Raw data START

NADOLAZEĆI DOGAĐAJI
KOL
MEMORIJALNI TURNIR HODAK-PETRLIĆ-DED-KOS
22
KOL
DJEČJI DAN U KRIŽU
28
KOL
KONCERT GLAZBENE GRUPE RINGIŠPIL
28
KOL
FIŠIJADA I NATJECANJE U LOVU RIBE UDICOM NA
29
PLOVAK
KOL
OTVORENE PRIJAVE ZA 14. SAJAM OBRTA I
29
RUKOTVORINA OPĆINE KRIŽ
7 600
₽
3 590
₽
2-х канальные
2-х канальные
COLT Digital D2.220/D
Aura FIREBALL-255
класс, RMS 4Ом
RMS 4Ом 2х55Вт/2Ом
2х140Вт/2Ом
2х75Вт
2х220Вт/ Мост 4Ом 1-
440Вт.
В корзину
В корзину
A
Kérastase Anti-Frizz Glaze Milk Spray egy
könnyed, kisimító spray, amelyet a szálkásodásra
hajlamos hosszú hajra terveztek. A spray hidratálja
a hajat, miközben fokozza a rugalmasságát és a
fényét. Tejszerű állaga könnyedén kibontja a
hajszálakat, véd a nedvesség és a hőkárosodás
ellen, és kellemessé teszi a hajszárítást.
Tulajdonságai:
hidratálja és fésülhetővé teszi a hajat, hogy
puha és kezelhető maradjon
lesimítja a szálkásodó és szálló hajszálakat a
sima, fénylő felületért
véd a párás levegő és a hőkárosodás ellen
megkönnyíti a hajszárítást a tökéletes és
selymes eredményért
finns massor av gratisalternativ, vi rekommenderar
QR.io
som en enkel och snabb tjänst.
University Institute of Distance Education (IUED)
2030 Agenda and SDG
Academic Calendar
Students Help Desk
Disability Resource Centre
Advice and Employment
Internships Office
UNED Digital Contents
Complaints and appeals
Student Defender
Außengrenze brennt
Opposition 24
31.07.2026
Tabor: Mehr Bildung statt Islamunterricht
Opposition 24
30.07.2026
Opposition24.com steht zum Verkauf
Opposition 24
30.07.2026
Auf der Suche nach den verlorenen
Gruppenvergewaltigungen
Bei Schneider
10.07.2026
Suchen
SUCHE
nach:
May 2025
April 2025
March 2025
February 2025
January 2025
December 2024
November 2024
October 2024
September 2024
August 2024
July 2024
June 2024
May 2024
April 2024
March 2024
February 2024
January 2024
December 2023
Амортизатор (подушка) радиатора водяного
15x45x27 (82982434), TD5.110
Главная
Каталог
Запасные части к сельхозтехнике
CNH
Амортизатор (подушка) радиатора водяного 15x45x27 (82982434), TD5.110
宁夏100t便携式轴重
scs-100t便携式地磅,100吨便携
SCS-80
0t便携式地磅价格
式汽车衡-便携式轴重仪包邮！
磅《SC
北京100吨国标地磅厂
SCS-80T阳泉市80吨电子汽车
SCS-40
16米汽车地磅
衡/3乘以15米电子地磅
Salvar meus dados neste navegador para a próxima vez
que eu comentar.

Raw data END

= Instructions to follow =
Precisely reproduce all the entries shown above.

= Exercise response =
NADOLAZEĆI DOGAĐAJI
KOL
MEMORIJALNI TURNIR HODAK-PETRLIĆ-DED-KOS
22
KOL
DJEČJI DAN U KRIŽU
28
KOL
KONCERT GLAZBENE GRUPE RINGIŠPIL
28
KOL
FIŠIJADA I NATJECANJE U LOVU RIBE UDICOM NA
29
PLOVAK
KOL
OTVORENE PRIJAVE ZA 14. SAJAM OBRTA I
29
RUKOTVORINA OPĆINE KRIŽ
7 600
₽
3 590
₽
2-х канальные
2-х канальные
COLT Digital D2.220/D
Aura FIREBALL-255
класс, RMS 4Ом
RMS 4Ом 2х55Вт/2Ом
2х140Вт/2Ом
2х75Вт
2х220Вт/ Мост 4Ом 1-
440Вт.
В корзину
В корзину
A
Kérastase Anti-Frizz Glaze Milk Spray egy
könnyed, kisimító spray, amelyet a szálkásodásra
hajlamos hosszú hajra terveztek. A spray hidratálja
a hajat, miközben fokozza a rugalmasságát és a
fényét. Tejszerű állaga könnyedén kibontja a
hajszálakat, véd a nedvesség és a hőkárosodás
ellen, és kellemessé teszi a hajszárítást.
Tulajdonságai:
hidratálja és fésülhetővé teszi a hajat, hogy
puha és kezelhető maradjon
lesimítja a szálkásodó és szálló hajszálakat a
sima, fénylő felületért
véd a párás levegő és a hőkárosodás ellen
megkönnyíti a hajszárítást a tökéletes és
selymes eredményért
finns massor av gratisalternativ, vi rekommenderar
QR.io
som en enkel och snabb tjänst.
University Institute of Distance Education (IUED)
2030 Agenda and SDG
Academic Calendar
Students Help Desk
Disability Resource Centre
Advice and Employment
Internships Office
UNED Digital Contents
Complaints and appeals
Student Defender
Außengrenze brennt
Opposition 24
31.07.2026
Tabor: Mehr Bildung statt Islamunterricht
Opposition 24
30.07.2026
Opposition24.com steht zum Verkauf
Opposition 24
30.07.2026
Auf der Suche nach den verlorenen
Gruppenvergewaltigungen
Bei Schneider
10.07.2026
Suchen
SUCHE
nach:
May 2025
April 2025
March 2025
February 2025
January 2025
December 2024
November 2024
October 2024
September 2024
August 2024
July 2024
June 2024
May 2024
April 2024
March 2024
February 2024
January 2024
December 2023
Амортизатор (подушка) радиатора водяного
15x45x27 (82982434), TD5.110
Главная
Каталог
Запасные части к сельхозтехнике
CNH
Амортизатор (подушка) радиатора водяного 15x45x27 (82982434), TD5.110
宁夏100t便携式轴重
scs-100t便携式地磅,100吨便携
SCS-80
0t便携式地磅价格
式汽车衡-便携式轴重仪包邮！
磅《SC
北京100吨国标地磅厂
SCS-80T阳泉市80吨电子汽车
SCS-40
16米汽车地磅
衡/3乘以15米电子地磅
Salvar meus dados neste navegador para a próxima vez
que eu comentar.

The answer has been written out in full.